Dentro da mitologia de Jogos Mortais, Jigsaw, ou melhor, John Kramer (Tobin Bell) tem um tom messiânico de se apresentar como o tipo de pessoa que sabe o que é o dom da vida. Afinal, portador de um câncer incurável e com inúmeras perdas em seu histórico, ele acredita ter compreendido o significado da vida. E que muitos negligenciam esse aspecto. Diferente de um sadismo tradicional, Jigsaw não se diverte ao infligir dor em seus jogadores. O oposto por exemplo, de Pinhead na franquia Hellraiser. Para Jigsaw, é necessário que as pessoas passem por uma verdadeira epifania para compreenderem o mesmo que ele compreendeu eu seu quase leito de morte. Seu “prazer” está no momento em que com suas armadilhas, as pessoas conhecerão a verdade, que as libertarão. É nesse aspecto que John Kramer age como um sádico.
A epifania através de jogos macabros faz de Jigsaw um assassino?
O mesmo, é claro, não pode ser dito de seus peões. Com um passado sombrio e cheio de perdas, tanto Hoffman quanto Amanda perdem completamente a mão na “teologia” de Kramer. O primeiro, organizando uma armadilha impossível de sair. Enquanto a segunda, com o seu desejo inerente de que ninguém deve sobreviver aos Jogos Mortais, pois não é possível redimir de seus pecados. Nesse caso, e em especial o de Hoffman, há um sadismo mais tradicional. Entretanto, isso não exime a ficha corrida de Kramer. Como a mitologia de Jogos Mortais se alargou nos filmes produzidos, ainda assim existem momentos de extremo sadismo no antagonista. Esse é o caso do plot twist em que Kramer na verdade estava o tempo todo observando os jogadores de Jogos Mortais, e de seu jogo narrativo e manipulador contra o Policial Erick Matthews em Jogos Mortais II, de 2005, por exemplo.
Lógico que existem outros exemplos que complementam a desumanização dos personagem, o que se torna a gênese de Jogos Mortais. O tratamento como uma árbitro além da vida e da morte faz de Jigsaw praticamente um paladino acima de qualquer lei ou costume. Isso deixa aberta uma brecha para que espectadores e leitores possam se fazer uma pergunta. Até onde a tortura pode ser justificada? Mesmo que John Kramer seja um serial killer para os devidos fins e direitos de propriedade, ele se difere completamente de outros assassinos do cinema, como Ghostface, de Pânico (Scream) ou Freddy Krueger de A Hora do Pesadelo (A Nightmare on Elm Street). Ele então estaria dentro dos parâmetros de um serial killer? Ele, o criador de Jogos Mortais poderia ser realmente considerado um assassino?

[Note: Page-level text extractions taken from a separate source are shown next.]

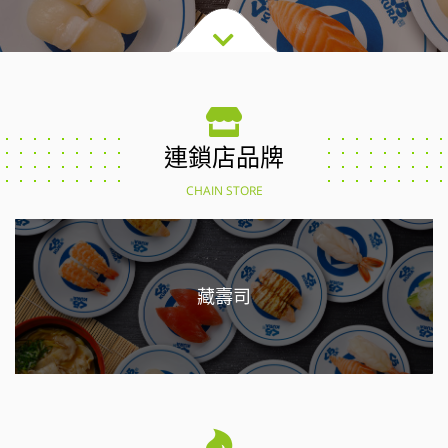
連鎖店品牌
CHAIN STORE
藏壽司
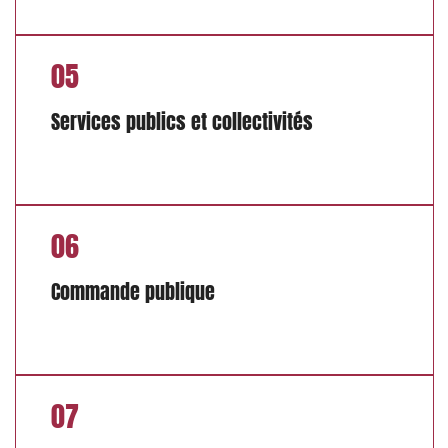
05
Services publics et collectivités
06
Commande publique
07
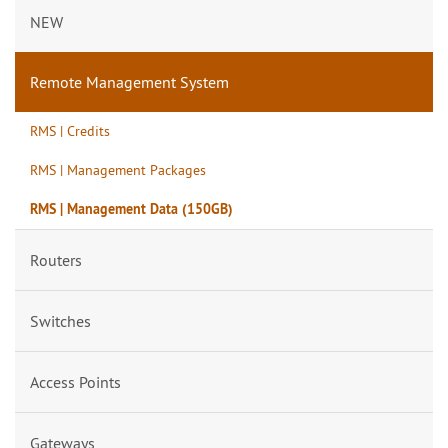
NEW
Remote Management System
RMS | Credits
RMS | Management Packages
RMS | Management Data (150GB)
Routers
Switches
Access Points
Gateways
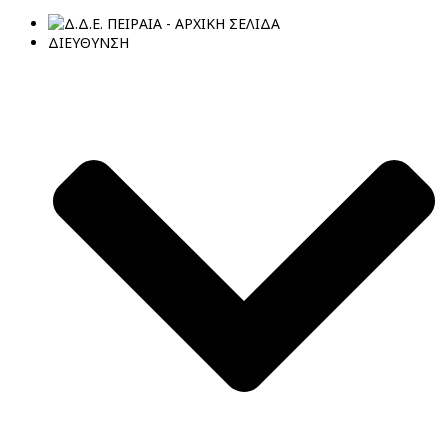
ΔΙΕΥΘΥΝΣΗ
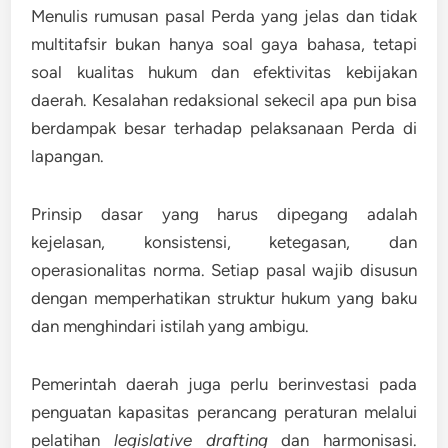
Menulis rumusan pasal Perda yang jelas dan tidak
multitafsir bukan hanya soal gaya bahasa, tetapi
soal
kualitas hukum dan efektivitas kebijakan
daerah
. Kesalahan redaksional sekecil apa pun bisa
berdampak besar terhadap pelaksanaan Perda di
lapangan.
Prinsip dasar yang harus dipegang adalah
kejelasan, konsistensi, ketegasan, dan
operasionalitas norma.
Setiap pasal wajib disusun
dengan memperhatikan struktur hukum yang baku
dan menghindari istilah yang ambigu.
Pemerintah daerah juga perlu berinvestasi pada
penguatan kapasitas perancang peraturan
melalui
pelatihan
legislative drafting
dan harmonisasi.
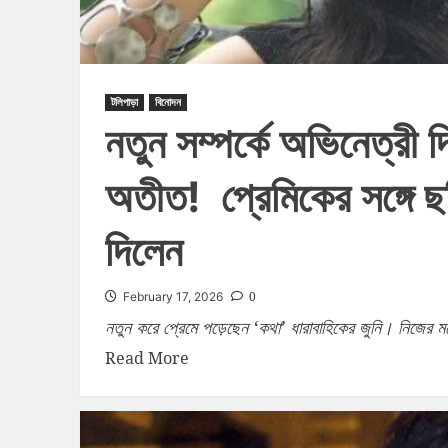
টলিপাড়া
বিনোদন
নতুন সম্পর্কে অভিনেত্রী 
অতীত! প্রেমিকের সঙ্গে ছ
দিলেন
0
February 17, 2026
নতুন করে প্রেমে পড়েছেন ‘কথা’ ধারাবাহিকের জুনি। নিজের ম
Read More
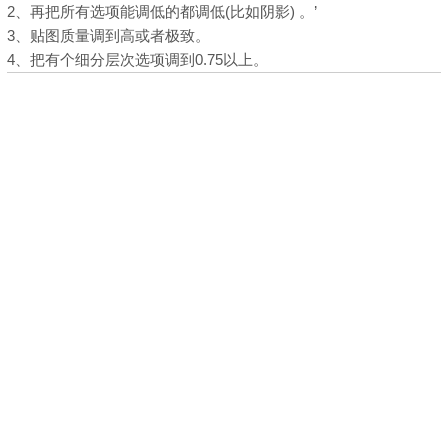
2、再把所有选项能调低的都调低(比如阴影) 。’
3、贴图质量调到高或者极致。
4、把有个细分层次选项调到0.75以上。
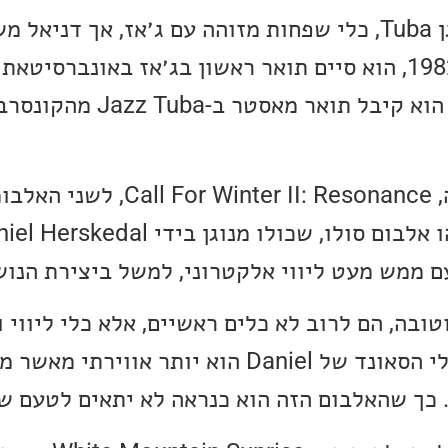
מעט על Daniel, הוא נגן Tuba, כלי שפחות מזוהה עם ג׳אז, אך ד
בנורווגיה, בשנת 2008 הוא קיבל תואר 
ההבדל בין האלבום הזה, ter II: Resonance
ם ממש מעט ליווי אלקטרוני, למשל ביצירת הנוש
ובה, הם לרוב לא כלים ראשיים, אלא כלי ליווי ו
באלבום הזה ובאופן כללי הסאונד של Daniel הוא יותר או
. כך שהאלבום הזה הוא כנראה לא יתאים לטעם ש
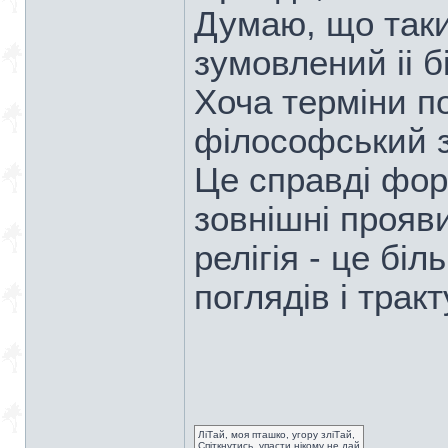
Думаю, що таки
зумовлений ii б
Хоча термiни по
фiлософський з
Це справдi фор
зовнiшнi прояв
релiгiя - це бi
поглядiв i трак
ЛіТай, моя пташко, угору зліТай,
Спіткнутись, упасти нікому не дай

A deformação da humanidade e grotesco existem em Jogos Mortais.
Porém, o que encerra por uma vez essa tríade entre o gótico e o sádico dentro de Jogos Mortais é uma questão de ultrapassar a quarta parede. A franquia de filmes ganhou notoriedade por um aspecto: a curiosidade mórbida do ser humano. Jogos Mortais se tornou um exponente de um amplo grupo de filmes que envolvem o abuso da tortura. É o caso do impossível A Serbian Film: Terror Sem Limites (Srpski Film em Sérvio), de 2010. Essa curiosidade não é moderna. O ser humano possui um lado animalesco desde que fomentava no Coliseu de Roma lutas contra gladiadores. Dada as aspas comparativas, Thomas Hobbes já falava isso em seu Leviathan do Século XVII. Então, no fim das contas e após tantas armadilhas, Jogos Mortais, como franquia de filmes, é um interessante plano da deformação humana, usando assim algumas características góticas e sádicas no meio de suas imagens.